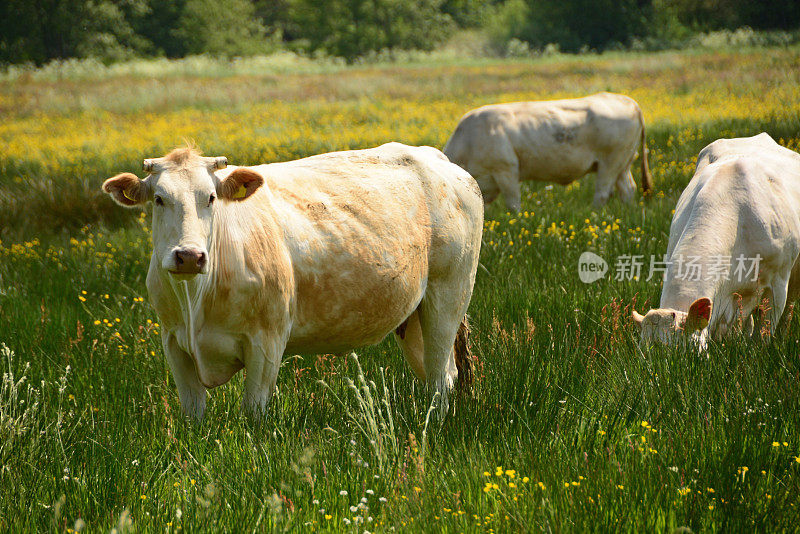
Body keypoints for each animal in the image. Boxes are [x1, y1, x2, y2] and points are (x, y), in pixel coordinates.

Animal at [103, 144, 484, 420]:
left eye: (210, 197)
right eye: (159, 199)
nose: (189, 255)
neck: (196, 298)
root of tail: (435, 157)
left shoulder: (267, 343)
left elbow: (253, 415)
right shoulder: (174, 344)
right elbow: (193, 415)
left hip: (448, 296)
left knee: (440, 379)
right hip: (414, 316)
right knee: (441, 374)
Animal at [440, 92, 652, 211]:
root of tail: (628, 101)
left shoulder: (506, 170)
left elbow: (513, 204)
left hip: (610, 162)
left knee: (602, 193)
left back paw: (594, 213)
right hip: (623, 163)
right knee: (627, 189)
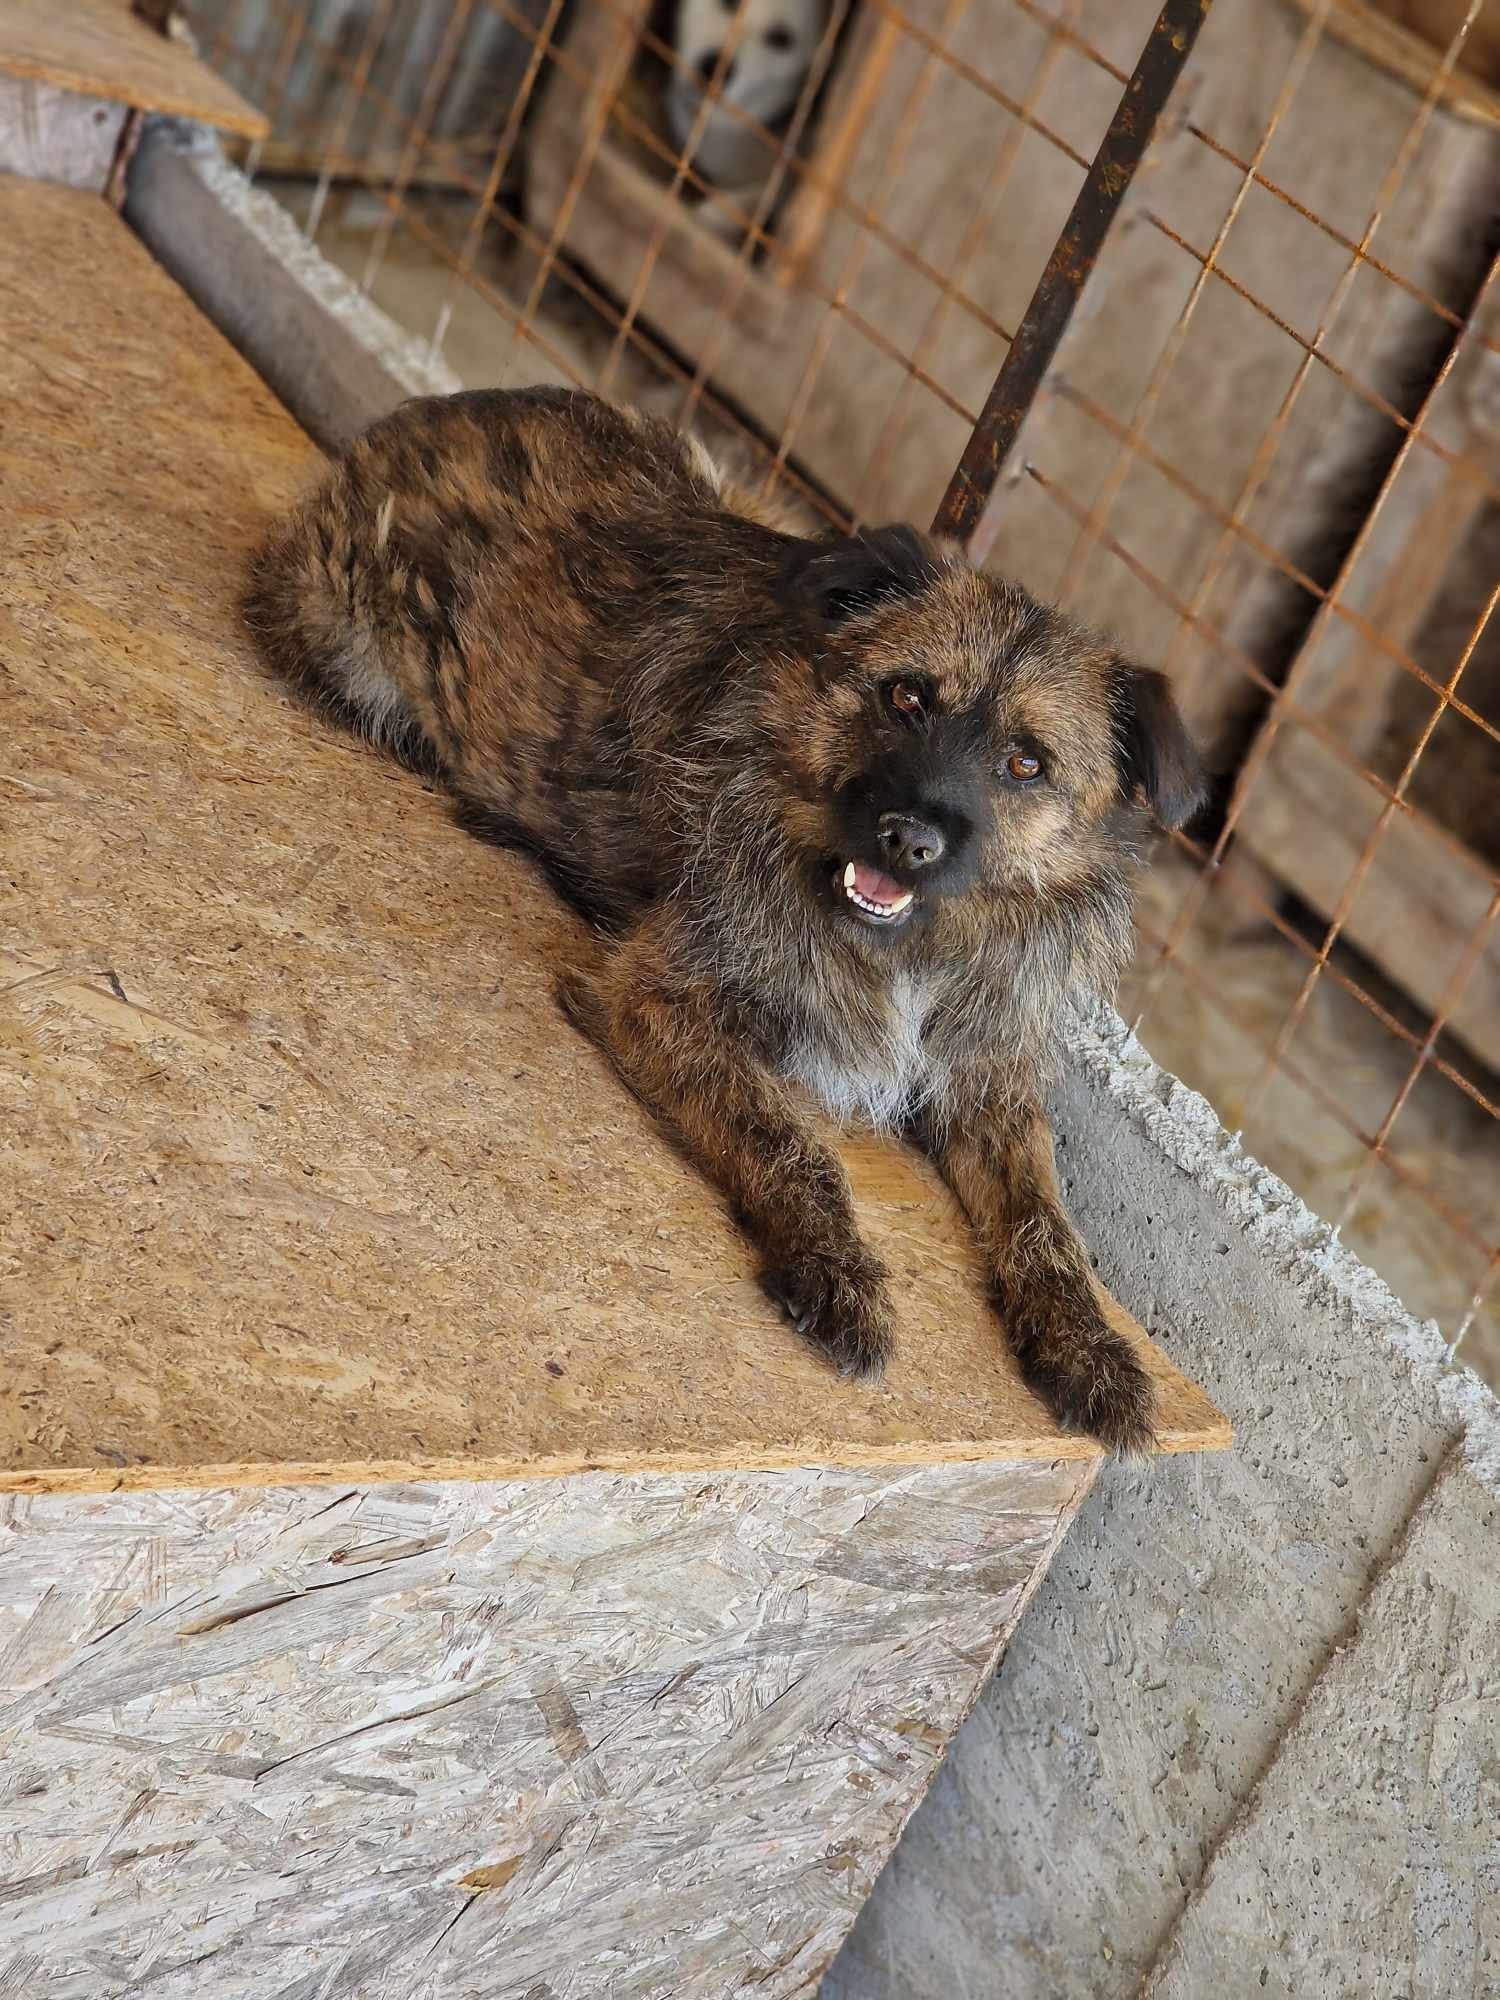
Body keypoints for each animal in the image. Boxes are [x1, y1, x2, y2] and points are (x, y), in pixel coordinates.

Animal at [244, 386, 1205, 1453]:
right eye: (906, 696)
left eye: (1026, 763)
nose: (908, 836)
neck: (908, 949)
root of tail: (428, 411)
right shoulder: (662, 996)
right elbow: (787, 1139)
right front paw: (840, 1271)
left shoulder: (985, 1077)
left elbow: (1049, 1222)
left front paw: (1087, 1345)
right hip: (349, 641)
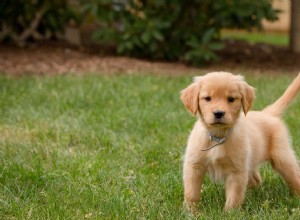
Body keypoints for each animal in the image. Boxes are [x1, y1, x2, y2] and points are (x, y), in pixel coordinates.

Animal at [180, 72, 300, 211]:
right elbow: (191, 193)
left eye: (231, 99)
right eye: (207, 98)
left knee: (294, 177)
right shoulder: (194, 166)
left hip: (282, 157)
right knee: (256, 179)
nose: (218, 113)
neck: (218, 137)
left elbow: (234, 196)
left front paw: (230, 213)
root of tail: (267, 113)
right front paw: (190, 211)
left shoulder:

________________________

(WHAT THE TASK ASKS)
Your answer should consist only of the lines from the one with "nose: (218, 113)" through the end of the data above, reproduced exactly.

(TASK OUTPUT)
nose: (218, 113)
neck: (218, 137)
left elbow: (234, 196)
left front paw: (230, 213)
root of tail: (267, 113)
right front paw: (190, 211)
left shoulder:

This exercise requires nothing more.